● Task 1
Output the rows as a JSON list of strings, one string per line and with blank lines left out, from the first line of the rows up to and including the line containing "aan, waaronder wit, zwart, blauw en".

● Document excerpt
──────────────────────────────
Jesus stood in a crowd and spoke a very harsh sentence that has been criticized again and again—because such words were not expected from one like Jesus. Someone shouted from the crowd, “Jesus, your mother Mary has come to see you.” Jesus said, “I have no mother and no father.”
Harsh words. And from one so compassionate—unexpected. Certainly he had a different purpose.
Jesus is saying: Who is mother? Who is father? So far as pure conscience is concerned, there is no father, no mother, no brother, no kin. As far as the conscience given by society is concerned—there is mother, father, brother, kin. These are teachings, conditionings.
Arjuna says, “This is bad.” Krishna says, “This is not the voice of your heart. Whatever you have been told is bad—you are repeating that. It is not your own realization, not your inner wisdom, not your insight. It is not you speaking; society’s notions within you are speaking.”
──────────────────────────────
● Dataset excerpts
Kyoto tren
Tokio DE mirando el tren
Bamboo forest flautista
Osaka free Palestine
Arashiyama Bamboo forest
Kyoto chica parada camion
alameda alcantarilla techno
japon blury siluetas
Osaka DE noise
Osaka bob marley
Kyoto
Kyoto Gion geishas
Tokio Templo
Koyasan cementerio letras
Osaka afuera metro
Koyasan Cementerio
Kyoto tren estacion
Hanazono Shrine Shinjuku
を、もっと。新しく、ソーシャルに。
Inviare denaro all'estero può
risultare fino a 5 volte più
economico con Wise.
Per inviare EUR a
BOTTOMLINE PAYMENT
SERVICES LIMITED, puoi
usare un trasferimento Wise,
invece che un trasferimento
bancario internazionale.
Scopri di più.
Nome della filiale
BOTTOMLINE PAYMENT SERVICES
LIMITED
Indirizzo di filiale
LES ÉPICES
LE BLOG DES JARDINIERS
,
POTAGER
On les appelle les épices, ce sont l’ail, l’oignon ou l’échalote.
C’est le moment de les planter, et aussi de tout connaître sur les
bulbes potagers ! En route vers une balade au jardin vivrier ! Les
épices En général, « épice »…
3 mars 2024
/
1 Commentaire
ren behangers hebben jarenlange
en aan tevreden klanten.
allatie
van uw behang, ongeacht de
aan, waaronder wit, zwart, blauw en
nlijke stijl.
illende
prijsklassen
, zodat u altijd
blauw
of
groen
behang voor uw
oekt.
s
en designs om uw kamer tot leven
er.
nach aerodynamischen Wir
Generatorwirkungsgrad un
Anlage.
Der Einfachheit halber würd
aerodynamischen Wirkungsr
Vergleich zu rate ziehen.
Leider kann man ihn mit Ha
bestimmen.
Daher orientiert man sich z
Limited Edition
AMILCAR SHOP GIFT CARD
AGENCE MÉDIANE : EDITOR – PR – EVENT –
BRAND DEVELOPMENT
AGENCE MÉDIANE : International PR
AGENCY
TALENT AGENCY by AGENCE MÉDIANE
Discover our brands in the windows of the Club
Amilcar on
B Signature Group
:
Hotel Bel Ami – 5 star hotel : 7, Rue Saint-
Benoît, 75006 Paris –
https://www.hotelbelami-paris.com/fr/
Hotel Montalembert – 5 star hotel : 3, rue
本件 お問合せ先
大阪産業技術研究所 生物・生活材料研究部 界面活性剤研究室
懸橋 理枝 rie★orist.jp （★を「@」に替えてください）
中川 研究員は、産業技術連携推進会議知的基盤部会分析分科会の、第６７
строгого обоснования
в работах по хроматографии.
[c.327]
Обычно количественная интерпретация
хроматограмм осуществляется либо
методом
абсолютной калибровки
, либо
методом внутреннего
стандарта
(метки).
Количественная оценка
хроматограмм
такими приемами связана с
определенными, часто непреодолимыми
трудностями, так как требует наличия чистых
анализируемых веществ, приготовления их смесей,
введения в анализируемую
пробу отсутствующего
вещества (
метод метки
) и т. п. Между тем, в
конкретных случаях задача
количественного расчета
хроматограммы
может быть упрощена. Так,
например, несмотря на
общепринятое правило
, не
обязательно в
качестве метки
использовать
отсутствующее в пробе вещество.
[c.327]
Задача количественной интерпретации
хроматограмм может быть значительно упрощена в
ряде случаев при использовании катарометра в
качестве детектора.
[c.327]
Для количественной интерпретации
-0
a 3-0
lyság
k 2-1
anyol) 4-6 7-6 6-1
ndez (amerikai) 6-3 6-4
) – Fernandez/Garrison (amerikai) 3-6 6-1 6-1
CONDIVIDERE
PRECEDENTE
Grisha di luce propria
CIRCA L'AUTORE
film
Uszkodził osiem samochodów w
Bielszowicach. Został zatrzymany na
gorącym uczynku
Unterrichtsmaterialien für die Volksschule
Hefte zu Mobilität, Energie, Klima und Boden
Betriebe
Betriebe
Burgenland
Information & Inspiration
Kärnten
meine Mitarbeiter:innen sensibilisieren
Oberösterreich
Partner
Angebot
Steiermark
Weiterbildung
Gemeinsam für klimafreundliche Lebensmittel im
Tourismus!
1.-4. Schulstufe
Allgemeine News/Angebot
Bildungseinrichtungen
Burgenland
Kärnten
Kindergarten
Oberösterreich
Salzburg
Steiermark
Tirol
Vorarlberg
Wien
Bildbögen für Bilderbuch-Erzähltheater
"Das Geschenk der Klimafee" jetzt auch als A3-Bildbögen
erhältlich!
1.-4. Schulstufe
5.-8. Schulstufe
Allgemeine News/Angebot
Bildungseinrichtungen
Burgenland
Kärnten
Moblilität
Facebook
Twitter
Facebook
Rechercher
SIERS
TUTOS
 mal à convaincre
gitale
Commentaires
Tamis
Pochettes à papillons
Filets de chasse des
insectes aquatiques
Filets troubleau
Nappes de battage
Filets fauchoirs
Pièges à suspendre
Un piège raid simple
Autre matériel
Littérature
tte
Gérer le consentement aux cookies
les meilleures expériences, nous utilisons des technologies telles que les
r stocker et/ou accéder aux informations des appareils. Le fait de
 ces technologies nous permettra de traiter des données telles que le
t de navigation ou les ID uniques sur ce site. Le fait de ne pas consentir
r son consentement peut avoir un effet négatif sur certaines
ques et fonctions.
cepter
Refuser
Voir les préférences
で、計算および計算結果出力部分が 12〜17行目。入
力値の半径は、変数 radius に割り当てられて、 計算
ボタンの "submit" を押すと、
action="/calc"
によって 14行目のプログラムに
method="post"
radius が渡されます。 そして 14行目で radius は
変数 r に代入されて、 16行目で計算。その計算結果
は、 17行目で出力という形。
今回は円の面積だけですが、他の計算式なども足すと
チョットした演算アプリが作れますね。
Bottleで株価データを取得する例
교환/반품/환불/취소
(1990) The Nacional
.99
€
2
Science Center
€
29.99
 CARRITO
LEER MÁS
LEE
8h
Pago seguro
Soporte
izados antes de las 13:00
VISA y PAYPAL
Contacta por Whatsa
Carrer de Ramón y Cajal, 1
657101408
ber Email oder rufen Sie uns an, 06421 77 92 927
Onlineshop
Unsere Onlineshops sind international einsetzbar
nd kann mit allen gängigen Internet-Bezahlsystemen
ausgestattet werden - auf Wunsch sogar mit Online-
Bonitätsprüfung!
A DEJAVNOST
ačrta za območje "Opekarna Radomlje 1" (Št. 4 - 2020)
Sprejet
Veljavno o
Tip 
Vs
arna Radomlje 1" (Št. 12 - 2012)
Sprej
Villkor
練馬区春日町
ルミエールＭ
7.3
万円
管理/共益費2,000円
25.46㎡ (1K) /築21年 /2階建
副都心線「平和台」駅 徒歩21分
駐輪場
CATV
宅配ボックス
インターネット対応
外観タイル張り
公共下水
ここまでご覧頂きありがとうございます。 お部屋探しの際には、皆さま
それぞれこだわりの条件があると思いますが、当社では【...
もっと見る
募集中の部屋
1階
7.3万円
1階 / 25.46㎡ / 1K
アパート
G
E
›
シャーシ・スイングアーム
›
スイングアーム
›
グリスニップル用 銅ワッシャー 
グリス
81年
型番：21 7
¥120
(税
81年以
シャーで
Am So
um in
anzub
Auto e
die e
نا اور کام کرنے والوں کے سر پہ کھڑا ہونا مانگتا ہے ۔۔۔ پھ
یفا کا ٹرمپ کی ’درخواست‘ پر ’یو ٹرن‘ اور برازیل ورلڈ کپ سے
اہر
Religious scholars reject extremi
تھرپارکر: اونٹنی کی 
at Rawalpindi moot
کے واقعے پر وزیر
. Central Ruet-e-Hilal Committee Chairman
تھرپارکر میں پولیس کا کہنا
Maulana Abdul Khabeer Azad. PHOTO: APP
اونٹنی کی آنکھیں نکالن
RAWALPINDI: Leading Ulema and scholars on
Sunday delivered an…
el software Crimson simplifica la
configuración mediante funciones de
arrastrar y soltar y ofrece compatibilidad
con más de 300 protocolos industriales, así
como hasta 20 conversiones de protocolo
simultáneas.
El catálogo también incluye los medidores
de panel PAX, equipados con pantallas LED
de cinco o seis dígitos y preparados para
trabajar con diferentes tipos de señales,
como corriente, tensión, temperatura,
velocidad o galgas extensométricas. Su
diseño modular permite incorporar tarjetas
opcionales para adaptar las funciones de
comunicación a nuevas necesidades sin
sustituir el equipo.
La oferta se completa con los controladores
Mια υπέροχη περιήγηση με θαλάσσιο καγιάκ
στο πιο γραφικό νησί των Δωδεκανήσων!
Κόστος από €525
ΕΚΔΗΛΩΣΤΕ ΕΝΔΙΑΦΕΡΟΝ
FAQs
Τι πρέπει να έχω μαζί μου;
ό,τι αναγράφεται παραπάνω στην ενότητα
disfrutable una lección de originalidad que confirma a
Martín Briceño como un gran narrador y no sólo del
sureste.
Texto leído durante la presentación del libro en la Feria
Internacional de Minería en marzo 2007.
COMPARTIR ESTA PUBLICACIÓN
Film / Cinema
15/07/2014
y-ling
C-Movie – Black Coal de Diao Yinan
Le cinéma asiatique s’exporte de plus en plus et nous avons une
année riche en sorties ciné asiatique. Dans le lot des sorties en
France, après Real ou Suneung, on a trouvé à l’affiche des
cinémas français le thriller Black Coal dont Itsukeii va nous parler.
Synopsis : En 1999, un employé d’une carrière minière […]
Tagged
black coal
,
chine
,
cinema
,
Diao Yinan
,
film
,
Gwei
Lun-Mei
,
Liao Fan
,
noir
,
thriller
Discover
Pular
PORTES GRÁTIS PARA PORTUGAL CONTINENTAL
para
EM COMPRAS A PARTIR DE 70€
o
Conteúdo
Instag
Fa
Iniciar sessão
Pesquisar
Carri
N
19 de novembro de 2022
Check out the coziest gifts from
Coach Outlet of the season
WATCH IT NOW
──────────────────────────────
● Task 2
In the passage about Jesus and Krishna, rewrite the part from "Jesus is saying: Who" up to and including "are teachings, conditionings.", replacing "conscience" with "awareness".

● Response area 1
[
  "Kyoto tren",
  "Tokio DE mirando el tren",
  "Bamboo forest flautista",
  "Osaka free Palestine",
  "Arashiyama Bamboo forest",
  "Kyoto chica parada camion",
  "alameda alcantarilla techno",
  "japon blury siluetas",
  "Osaka DE noise",
  "Osaka bob marley",
  "Kyoto",
  "Kyoto Gion geishas",
  "Tokio Templo",
  "Koyasan cementerio letras",
  "Osaka afuera metro",
  "Koyasan Cementerio",
  "Kyoto tren estacion",
  "Hanazono Shrine Shinjuku",
  "を、もっと。新しく、ソーシャルに。",
  "Inviare denaro all'estero può",
  "risultare fino a 5 volte più",
  "economico con Wise.",
  "Per inviare EUR a",
  "BOTTOMLINE PAYMENT",
  "SERVICES LIMITED, puoi",
  "usare un trasferimento Wise,",
  "invece che un trasferimento",
  "bancario internazionale.",
  "Scopri di più.",
  "Nome della filiale",
  "BOTTOMLINE PAYMENT SERVICES",
  "LIMITED",
  "Indirizzo di filiale",
  "LES ÉPICES",
  "LE BLOG DES JARDINIERS",
  ",",
  "POTAGER",
  "On les appelle les épices, ce sont l’ail, l’oignon ou l’échalote.",
  "C’est le moment de les planter, et aussi de tout connaître sur les",
  "bulbes potagers ! En route vers une balade au jardin vivrier ! Les",
  "épices En général, « épice »…",
  "3 mars 2024",
  "/",
  "1 Commentaire",
  "ren behangers hebben jarenlange",
  "en aan tevreden klanten.",
  "allatie",
  "van uw behang, ongeacht de",
  "aan, waaronder wit, zwart, blauw en"
]

● Response area 2
Jesus is saying: Who is mother? Who is father? So far as pure awareness is concerned, there is no father, no mother, no brother, no kin. As far as the awareness given by society is concerned—there is mother, father, brother, kin. These are teachings, conditionings.